TEXTE À LIRE:
┏━━
La forêt ténébreuse s'est agitée,

la forêt ténébreuse a hurlé,

en chantant son chant;

c'était un chant ancien,

elle racontait un vrai conte d'antan;

qu'une puissante volonté y résidait autrefois;

qu'une puissante force s'y était rassemblée.

Que cette volonté s'est déchaînée,

que cette grande force s'est mise en rage,

et que cette volonté s'est élancée pour distribuer des châtiments.

La grande force a capturé des villes,

s'est moquée de ses ennemis,

et s'est abreuvée du sang de ses ennemis.

Ô, puissante volonté, puissante force.

 

[5] Je ne suis pas de ceux qui dédaignent Tchaïkovski, bien au contraire, et j'ai prévu de parler de lui. Mais il faut reconnaître ce qui est. En particulier sa 6e symphonie!

 

[6] Ce n’est pas le lieu de parler d’autre chose que de musique, mais pour résumer l’homme, il faut en rappeler le principal. Il travailla avec Mendeleïev ; il était peu soucieux de gloire, et il a été dit que certains résultats attribués à son « patron » seraient dus à Borodine. Il fonda aussi une école de médecine pour jeunes filles. Ses amis chimistes lui reprochaient de passer trop de temps à la musique, ses amis musiciens de passer trop de temps à la chimie ; sous le régime soviétique, il était plus reconnu comme savant que comme musicien.

Remarquons que plusieurs « savants », réputés également en tant qu’hommes de haute valeur morale, ont été en même temps bons musiciens : Einstein, Schweitzer….

 

[7] Critique d’art, il encouragea le groupe des Cinq, et fournit des idées ou des livrets à Rimski-Korsakov, Moussorgski, et aussi Tchaïkovski.
┗━━
DONNÉES FOURNIES:
┏━━
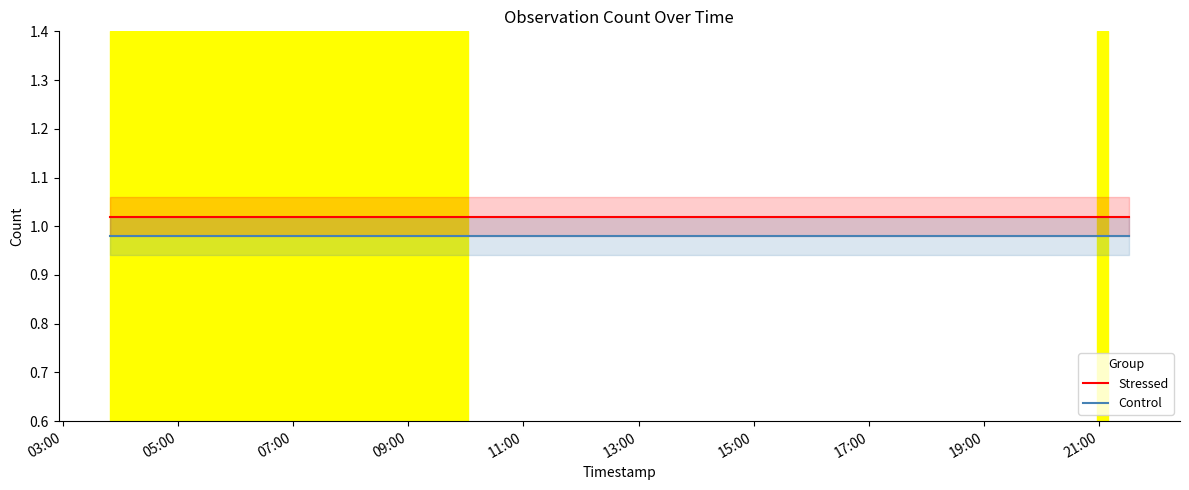

What is the sum of the Control values at 03:00 and 07:00?

2.0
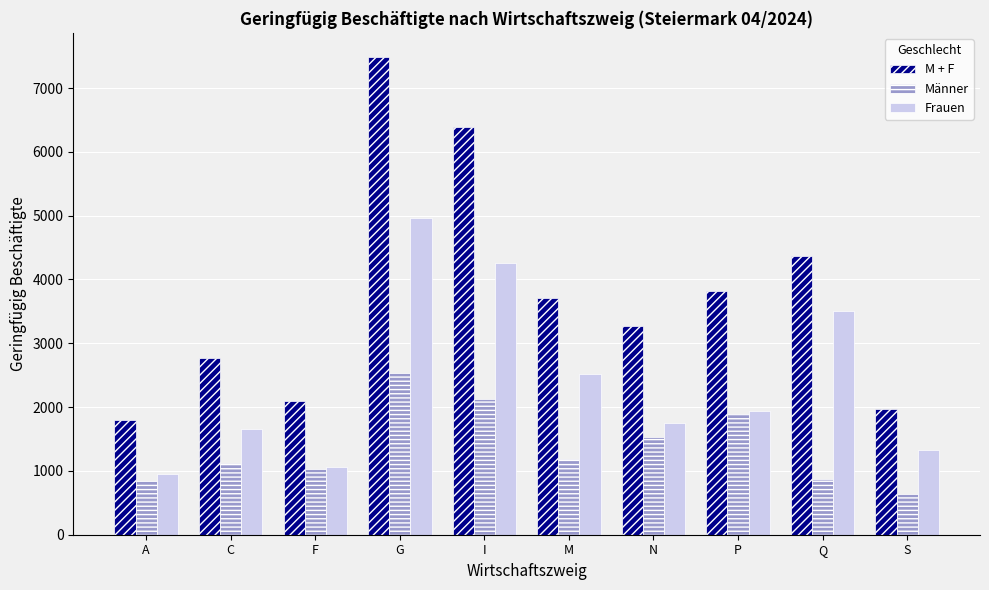

Is the value of Männer at G greater than the value of Frauen at Q?

No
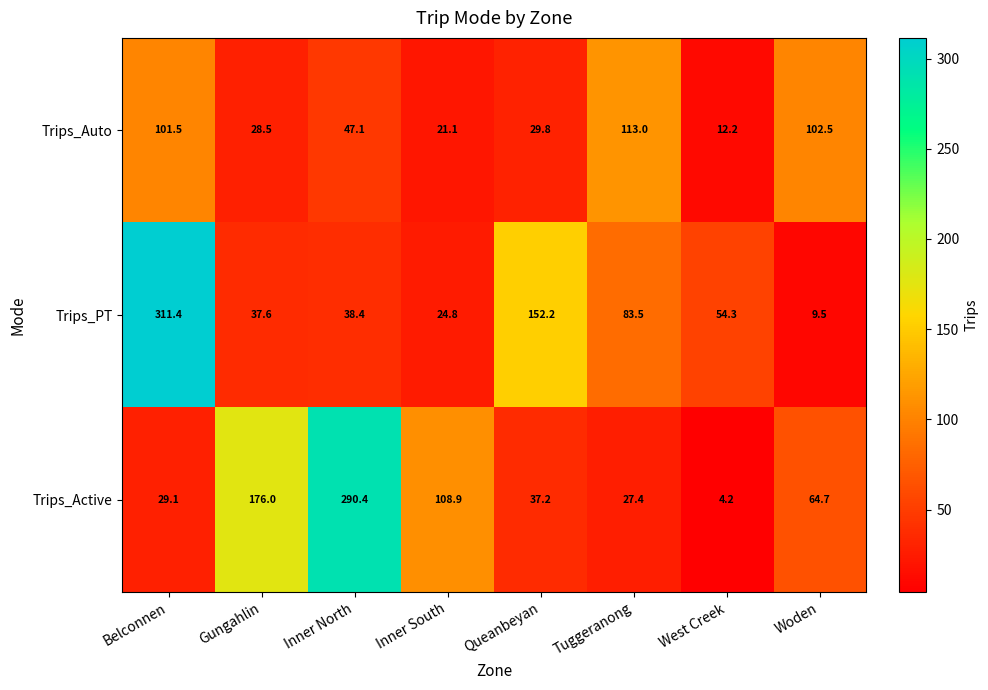

Which series has the largest total across all categories?

Trips_Active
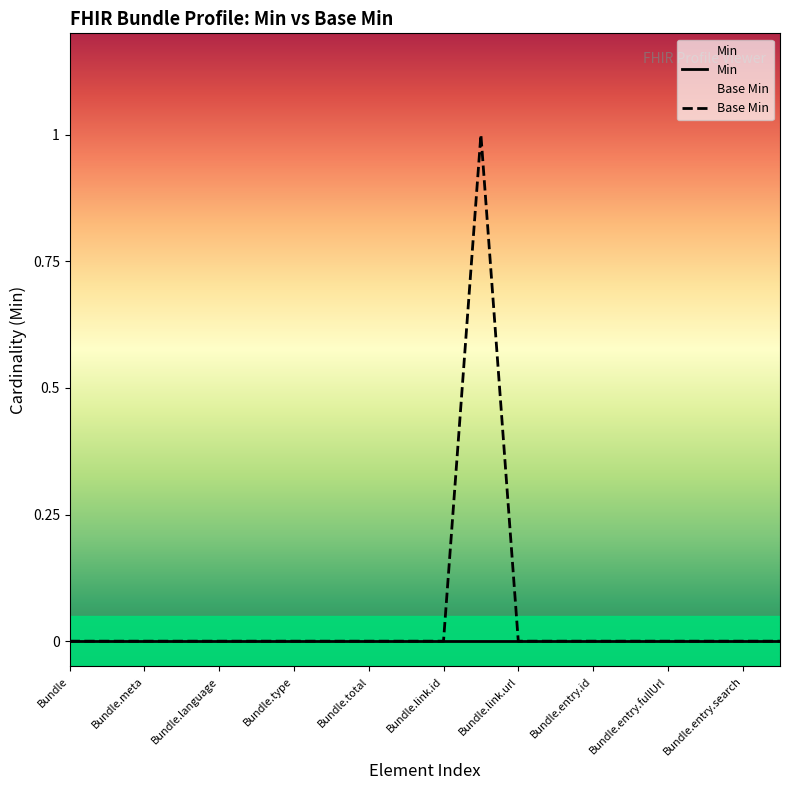

Is the value of Min at 19 greater than the value of Base Min at 15?

No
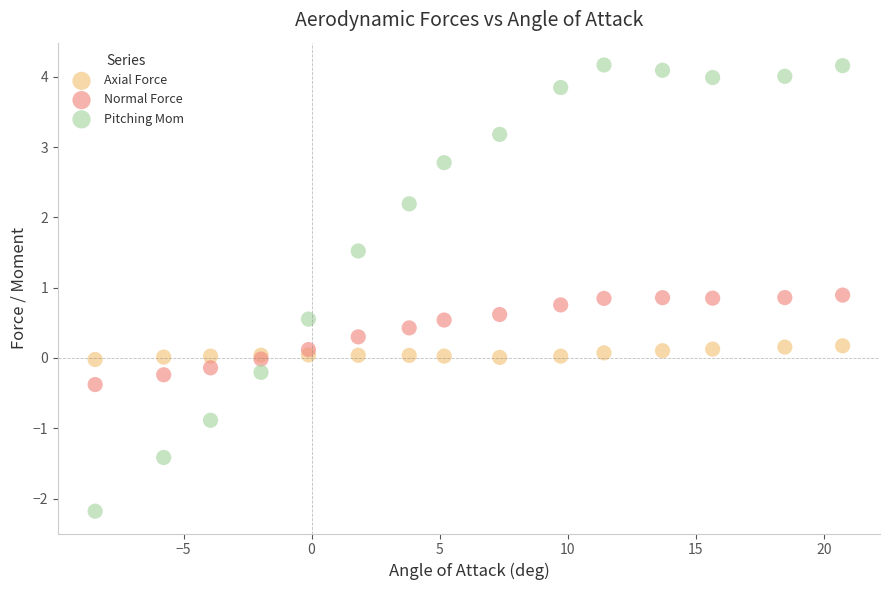

What is the X range (max minus min) for the scatter plot?

29.2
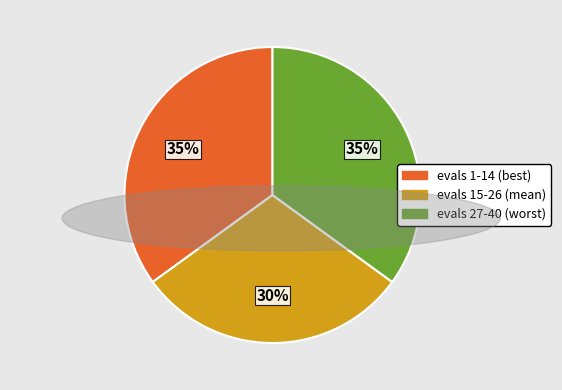

Which has a higher value, evals 15-26 (mean) or evals 27-40 (worst)?

evals 27-40 (worst)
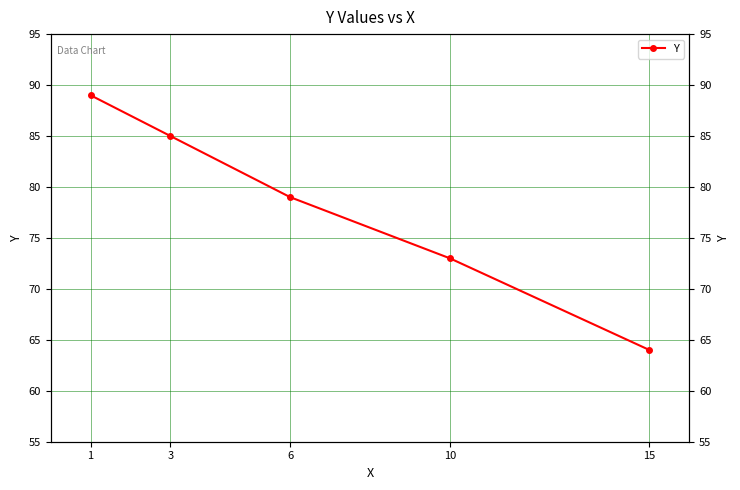

How many lines are shown in the chart?

1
┗━━
Comment traduire en anglais cette phrase du texte à lire : « Je ne suis pas de ceux qui dédaignent Tchaïkovski, bien au contraire, et j'ai prévu de parler de lui. » ? Les lignes ci-dessus proviennent d'une autre source que le texte à lire.

I am not one of those who look down on Tchaikovsky, quite the contrary, and I have planned to talk about him.